YNAB Podcast Episode 78: The Black Box of Spending


Hello YNABers. My name is Jesse Mecham and this is podcast number 78 for You Need A Budget, where we teach you four rules to help you stop living pay check to pay check, get out of debt and save more money.

Sometimes money operates in a little bit of a black box of its own. It’s that dreaded Miscellaneous category. I wrote a blog post doing a deep dive into my 2012 finances and saw that we a had pretty hefty – in my opinion – amount of Miscellaneous category spending. So, I cannot care about it – which is one option, and it’s a viable option. Not caring is actually a great option. If you’re reaching all of your goals, you’re investing for retirement the way you want… By the way, we just launched our investment course – it’s free, it’s a 10 day email course, you can catch it at ynab.com/courses/investing if you haven’t already caught it from my newsletter blast that I sent out last week. Anyway, if you’re reaching your retirement goals, investing goals, if you’re reaching your other goals that mean something to you, then having spending in any other category doesn’t need to bother you. But, if it does and you want to dial things in a little tighter, the one way to do it is to basically peel the onion.

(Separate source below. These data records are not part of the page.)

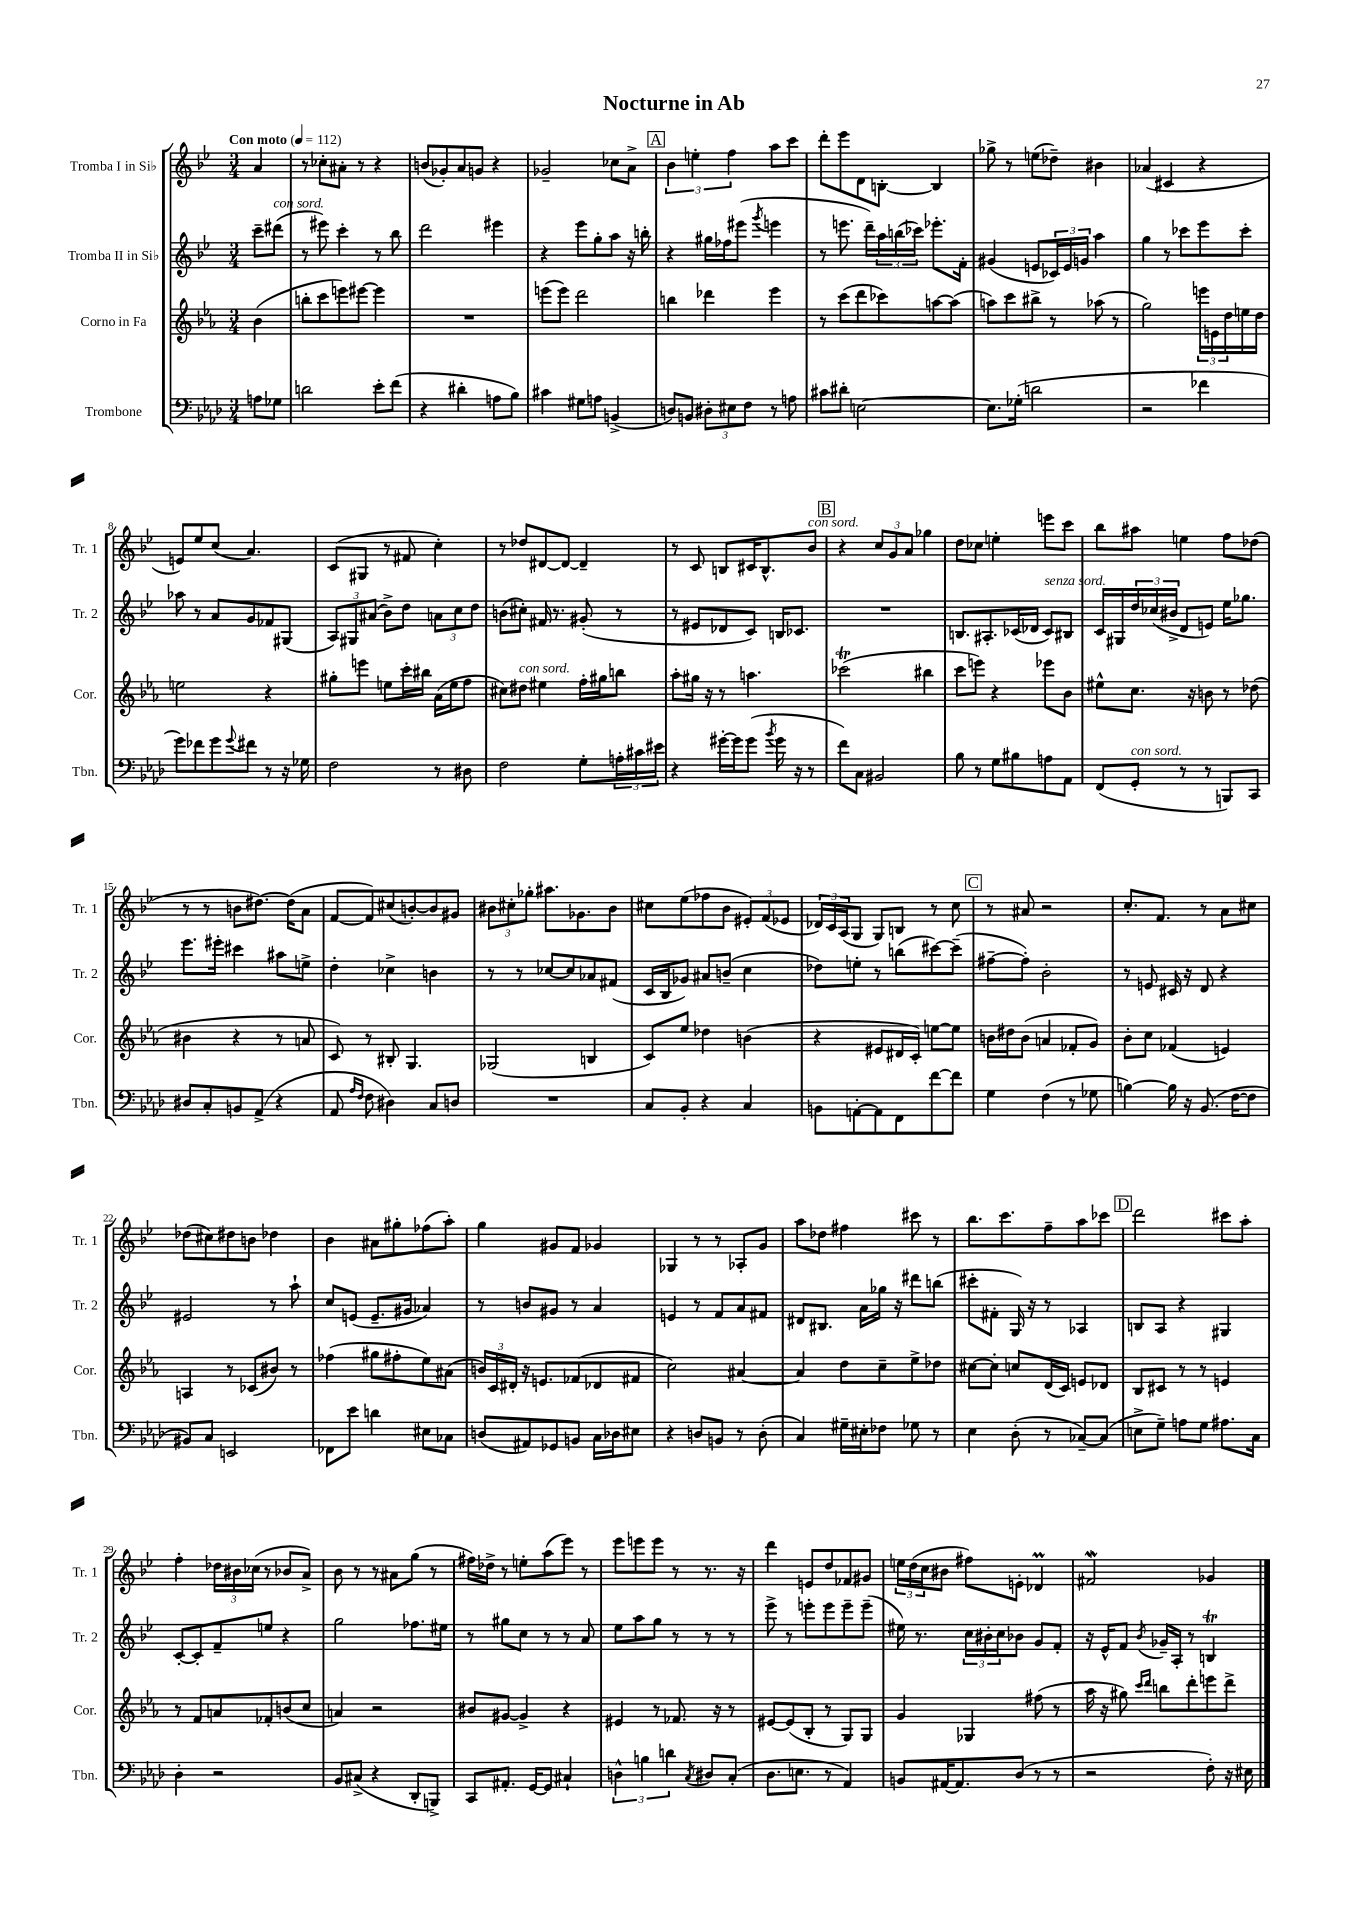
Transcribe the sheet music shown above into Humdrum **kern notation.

**kern	**kern	**kern	**kern
*staff4	*staff3	*staff2	*staff1
*clefF4	*clefG2	*clefG2	*clefG2
*k[b-e-a-d-]	*k[b-e-a-]	*k[b-e-]	*k[b-e-]
*M3/4	*M3/4	*M3/4	*M3/4
*MM112	*MM112	*MM112	*MM112
8A\L	(4b-\	8ccc~\L	4a/
8G-\J	.	(8ddd#\J	.
=	=	=	=
2d\	8bb'\L	8r	8r
.	8ccc\	8eee#\)	8cc-'\L
.	8eee\)	4ccc'\	8a#'\J
.	[8eee#\J	.	8r
8e-'\L	4eee#\]	8r	4r
(8f\J	.	8bb-\	.
=	=	=	=
4r	2.r	2ddd\	(8b/L
.	.	.	8g-'/)
4d#'\	.	.	8a/
.	.	.	8g/J
8A\L	.	4eee#\	4r
8B-\J)	.	.	.
=	=	=	=
4c#\	(8eee\L	4r	2g-~/
.	8eee\J)	.	.
8G#\L	2ddd\	8eee-\L	.
8A\J	.	8gg'\	.
(4BB^/	.	8aa\J	8cc-\L
.	.	16r	8a^\J
.	.	16bb'\	.
=	=	=	=
8D/L)	4bb\	4r	6b-\
8BB/J	.	.	.
.	.	.	6ee'\
12D#'\L	4ddd-\	16gg#\LL	.
.	.	16ff-\J	.
12E#\	.	.	6ff\
.	.	(8eee#\J	.
12F\J	.	.	.
.	.	8qggg/	.
8r	4eee-\	4eee\	8aa\L
8A\	.	.	8ccc\J
=	=	=	=
8c#\L	8r	8r	8ddd'\L
8d#'\J	(8ccc\L	8.eee\	8eee-\
[2E\	8ddd\	.	8d\
.	.	16ddd~\LL)	.
.	8ccc-\)	24aa\	[8B'\J
.	.	(24bb\	.
.	.	24ccc-\JJ)	.
.	[8aa\	8.eee-'\L	4B/]
.	(8aa\]J	.	.
.	.	16f'\Jk	.
=	=	=	=
8.E\]L	8aa\L)	(4g#/	8gg-^\
.	8ccc\	.	8r
(16G-'\Jk	.	.	.
2d\	8bb#^\J	8e/L	(8ee\L
.	8r	24c-/L)	8dd-~\J)
.	.	24e/	.
.	.	24g/JJ	.
.	(8aa-\	4aa\	4b#\
.	8r	.	.
=	=	=	=
2r	2gg\)	4gg\	(4a-/
.	.	8r	4c#/
.	.	8ccc-\L	.
4f-\	24eee\LL	8eee-\	4r
.	24e\	.	.
.	24dd\	.	.
.	16ee\	8ccc-'\J	.
.	16dd\JJ	.	.
=	=	=	=
8g\L)	2ee\	8aa-\	8e/L)
8f-\	.	8r	8ee-/
8g\	.	8a/L	(8cc/J
8qqg/	.	.	.
8f#\J	.	8g/	4.a/)
8r	4r	8f-/	.
16r	.	(8G#/J	.
16G-\	.	.	.
=	=	=	=
2F\	8gg#'\L	12A/L)	(8c/L
.	.	12G#/	.
.	8eee\J	.	8G#/J
.	.	(12a#/J	.
.	8ee\L	8b-^\L)	8r
.	16ccc'\L	8dd\J	8f#/
.	16bb#\JJ	.	.
8r	(16a-\LL	12a\L	4cc'\)
.	16ee\J	.	.
.	.	12cc\	.
8D#\	8ff\J	.	.
.	.	12dd\J	.
=	=	=	=
2F\	8cc#\L)	(8b\L	8r
.	8dd#\J	8cc#'\J)	8dd-/L
.	4ee#\	16f#/	[8d#/
.	.	8.r	.
.	.	.	8d#/_J
8G'\L	16ff'\LL	(8g#'/	4d#~/]
.	16gg#\J	.	.
24A'\L	8bb\J	8r	.
24c#\	.	.	.
24e#\JJ	.	.	.
=	=	=	=
4r	8aa-'\L	8r	8r
.	16gg#\Jk	8e#/L	8c/
.	16r	.	.
[16g#'\LL	8r	8d-/	8B/L
16g#\]J	.	.	.
(8g#\J	4.aa\	8c/J)	16c#/K
.	.	.	8.B^^/
8qb-/	.	.	.
16g#\	.	16B/LK	.
16r	.	8.c-/J	.
8r	.	.	8b-/J
=	=	=	=
8f\L)	(2ccc-\	2.r	4r
8C\J	.	.	.
2BB#/	.	.	12cc/L
.	.	.	12g/
.	.	.	12a/J
.	4bb#\	.	4gg-\
=	=	=	=
8B-\	8ccc\L	8.B/L	8dd\L
8r	8eee\J)	.	8cc-\J
.	.	8.A#'/	.
8G\L	4r	.	4ee'\
8B#\	.	(16c-/L	.
.	.	16d-/JJ	.
8A\	8eee-\L	8c-/L)	8eee\L
8AA-\J	8b-\J	8B#/J	8ccc\J
=	=	=	=
(8FF/L	8ee#^^\L	16c/LL	8bb-\L
.	.	16G#/	.
8GG'/J	8.cc\J	24dd/	8aa#\J
.	.	(24cc-/	.
.	.	24b#^/JJ	.
8r	.	8d/L	4ee\
.	16r	.	.
8r	8b\	8e/J)	.
8BBB/L)	8r	16ee-\LK	8ff\L
.	.	8.gg-\J	.
8CC/J	(8dd-\	.	(8dd-\J
=	=	=	=
8D#/L	4b#\	8.eee-\L	8r
8C'/	.	.	8r
.	.	16eee#'\Jk	.
8BB/	4r	4ccc#\	8b\L
(8AA-^/J	.	.	[8.dd#\J)
4r	8r	8aa#\L	.
.	.	.	(16dd#\]LK
.	8a/	8ee^\J	8a\J
=	=	=	=
8AA-/	8c/)	4dd'\	[8f/L
16qqA-/LL	.	.	.
16qqF/JJ	.	.	.
8F\	8r	.	8f/])
4D#\)	8B#'/	4cc-^\	(8cc#/
.	4.G/	.	[8b'/)
8C/L	.	4b\	8b/]
8D/J	.	.	8g#/J
=	=	=	=
2.r	(2G-/	8r	12b#\L
.	.	.	12cc#'\
.	.	8r	.
.	.	.	12gg-'\J
.	.	[8cc-/L	8.aa#\L
.	.	8cc-/]	.
.	.	.	8.g-\
.	4B/	8a-/	.
.	.	(8f#/J	8b#\J
=	=	=	=
8C/L	8c/L)	16c/LL	8cc#\L
.	.	16B-/J	.
8BB-'/J	8ee-/J	8g-/J)	(8ee-\
4r	4dd-\	8a#/L	8ff-\
.	.	(8b~/J	8b-\J
4C/	(4b\	4cc\	12e#'/L)
.	.	.	(12f/
.	.	.	12e-/J
=	=	=	=
8BB\L	4r	8dd-\L)	24d-/LL)
.	.	.	24c/
.	.	.	(24A/J
[8AA'\	.	8ee'\J	8G/J
8AA\]	8e#/L	8r	8G/L)
8FF\	16d#/L	(8bb\L	8B/J
.	16c'/JJ)	.	.
[8f\	[8ee\L	[8ccc#\)	8r
8f\]J	8ee\]J	(8ccc#~\]J	8cc\
=	=	=	=
4G\	16b\LL	[8ff#~\L	8r
.	16dd#\J	.	.
.	(8b\J	8ff#'\]J)	8a#/
(4F\	4a/	2b-'\	2r
8r	8f-'/L	.	.
8G-\	8g/J)	.	.
=	=	=	=
[4B\)	8b-'\L	8r	8.cc'/L
.	8cc\J	8e/	.
.	.	.	8.f/J
16B\]	(4f-/	16c#/	.
16r	.	16r	.
(8.BB-/	.	8d/	8r
.	4e/)	4r	8a\L
[16F\LK	.	.	.
8F\]J	.	.	8cc#\J
=	=	=	=
8BB#/L)	4A/	2e#/	(8dd-\L
8C/J	.	.	8cc#\)
2EE/	8r	.	8dd#\
.	(8c-/L	.	8b\J
.	8b#/J)	8r	4dd-\
.	8r	8aa`\	.
=	=	=	=
8FF-\L	(4ff-\	8cc/L	4b-\
8e-\J	.	(8e/J	.
4d\	8gg#\L	8.e~/L	8a#\L
.	8ff#'\	.	8gg#'\
.	.	16g#/Jk	.
8E#\L	8ee-\)	4a-/)	(8ff-\
8C-\J	(8a#\J	.	8aa'\J)
=	=	=	=
(8D/L	24b/LL)	8r	4gg\
.	24c/	.	.
.	24d#'/JJ	.	.
8AA#/)	16r	8b/L	.
.	8.e/L	.	.
8GG-/	.	8g#/J	8g#/L
8BB/J	(8f-/	8r	8f/J
16C\LL	8d-/	4a/	4g-/
16D-\J	.	.	.
8E#\J	8f#/J	.	.
=	=	=	=
4r	2cc\)	4e/	4G-/
8D/L	.	8r	8r
8BB/J	.	8f/L	8r
8r	[4a#/	8a/	8A-'/L
(8D'\	.	8f#/J	8g/J
=	=	=	=
4C/)	4a#/]	8d#/L	8aa\L
.	.	8.B#/J	8dd-\J
16G#~\LL	8dd\L	.	4ff#\
16E#'\J	.	16a\LL	.
8F-\J	8cc~\	16gg-\JJ	.
.	.	16r	.
8G-\	8ee-^\	8ddd#\L	8ccc#\
8r	8dd-\J	(8bb\J	8r
=	=	=	=
4E-\	[8cc#\L	8ccc#'\L	8.bb-\L
.	8cc#'\]J	8f#'\J	.
.	.	.	8.ccc\
(8D-'\	8cc/L	16G/)	.
.	.	16r	.
8r	(16d/L	8r	8ff~\
.	16c/JJ)	.	.
[8C-~/L)	8e/L	4A-/	8aa\
(8C-/]J	8d-/J	.	8ccc-\J
=	=	=	=
8E^\L	8B-/L	8B/L	2ddd\
8G~\J)	8c#/J	8A/J	.
8A\L	8r	4r	.
8G\J	8r	.	.
8.A#\L	4e/	4G#/	8ccc#\L
.	.	.	8aa'\J
16C\Jk	.	.	.
=	=	=	=
4D-'\	8r	[8c'/L	4ff'\
.	8f/L	8c'/]	.
2r	8a/	8f~/	24dd-\LL
.	.	.	24b#\
.	.	.	(24cc-\JJ
.	8f-'/	8ee/J	8r
.	(8b/	4r	8b-/L
.	8cc/J	.	8a^/J)
=	=	=	=
8BB-/L	4a/)	2gg\	8b-\
(8C#^/J	.	.	8r
4r	2r	.	8r
.	.	.	8a#\L
8DD-'/L	.	8.ff-\L	(8gg\J
8BBB^/J)	.	.	8r
.	.	16ee#\Jk	.
=	=	=	=
8CC/L	8b#/L	8r	16ff#\LL)
.	.	.	16dd-^\JJ
8.AA#'/J	[8g#/J	8gg#\L	8r
.	4g#^/]	8cc\J	8ee'\L
[16GG/LK	.	.	.
8GG/]J	.	8r	(8aa\
4C#`/	4r	8r	8eee-\J)
.	.	8a/	8r
=	=	=	=
6D^^\	4e#/	8ee-\L	8eee-\L
.	.	8aa\	8eee\
6B\	.	.	.
.	8r	8gg\J	8eee\J
6d\	.	.	.
.	8.f-/	8r	8r
8qC/	.	.	.
8D#/L	.	8r	8.r
.	16r	.	.
(8C'/J	8r	8r	.
.	.	.	16r
=	=	=	=
8.D-\L	[8e#/L	8eee-^\	4ddd\
.	(8e#/]	8r	.
8.E\J	.	.	.
.	8B-'/J	8eee'\L	8e/L
8r	8r	8eee\	8dd/
4AA-/)	8G/L)	8eee~\	8f-/
.	8G/J	(8eee~\J	8g#/J
=	=	=	=
8BB/L	4g/	16ee#\)	24ee\LL
.	.	.	(24dd\
.	.	8.r	.
.	.	.	24cc\J
[16AA#/K	.	.	8b#\J
8.AA#/]	.	.	.
.	4G-/	24cc\LL	8ff#\L)
.	.	24b#'\	.
.	.	24cc\J	.
(8D-/J	.	8b-\J	8e'\J
8r	(8ff#\	8g/L	4d-/
8r	8r	8f'/J	.
=	=	=	=
2r	16aa-\	16r	2f#/
.	16r	16e-^^/LK	.
.	8gg#\)	8f/J	.
.	16qqccc/LL	.	.
.	16qqddd/JJ	8qb-/	.
.	8bb\L	16g-~/LL	.
.	.	16A'/JJ	.
.	8ddd'\	8r	.
8F'\)	8eee\	4B/	4g-/
16r	8ddd^\J	.	.
16E#\	.	.	.
==	==	==	==
*-	*-	*-	*-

I remember when I was first learning about advertising with Google – Google AdWords – Google would talk about getting more granular and more granular as you looked at what keywords you would be targeting. And in that way, you could measure the ad performance reliably and see if it was profitable or not profitable on a very granular level. If you lump everything into a big category called Budget Software and then advertised for everything under one, big Budget Software banner, you can imagine some of the things would not be profitable and some of them would be, but I wouldn’t know because it’s all one big, nasty mess. So, you peel away a little bit of the onion and you see what sticks.

And that’s the same thing you can do with your Miscellaneous category. If you care to track it, if you want to see it go down – which is what I want in 2013 – the question is basically to do a little bit of an audit, look back on your category and say, “What was the spending? Is there a pattern here that’s developing? And could I have that with its own separate category?” As soon as you break things out into separate categories, then the power of the monthly budget meeting kicks in and you can have that discussion with yourself, with your spouse, whenever it comes up. When you’re out and you record it on your phone and you’re seeing the balance for that specific category and you’re recording a transaction for that specific category, you’re getting all that psychological impact, that overhead that you have to pay, in order to have that transaction be approved for you. And that is where you start to get downward pressure on your purchasing. The downward pressure happens when you spread things out.

And as you open up that Miscellaneous category and lay it all out flat, then you can start doing a little bit more pinpointing and saying, “Okay, that’s got to go. No, that should definitely stay. This has got to go. This we could cut down. This is fine.” And you can be more granular, seeing what works for you, what doesn’t, what you really value, what you don’t value, and find a little more contentment.

In that big blob of miscellaneous spending, there’s probably some value conflict there. There are probably things that you care about but just don’t have a category for. And then there are things that you don’t really care about. My guess is most of the miscellaneous type stuff is things that you don’t care about because you haven’t called it out already on its own. A few of the things will creep in there and you realize,” Oh wait. I just didn’t have the category for it.” That’s just part of tuning and tweaking. But when you have that kind of catch-all category, usually it’s a good sign of spending that’s wandering a little bit away from the value line, and you can kind of bring it back in check.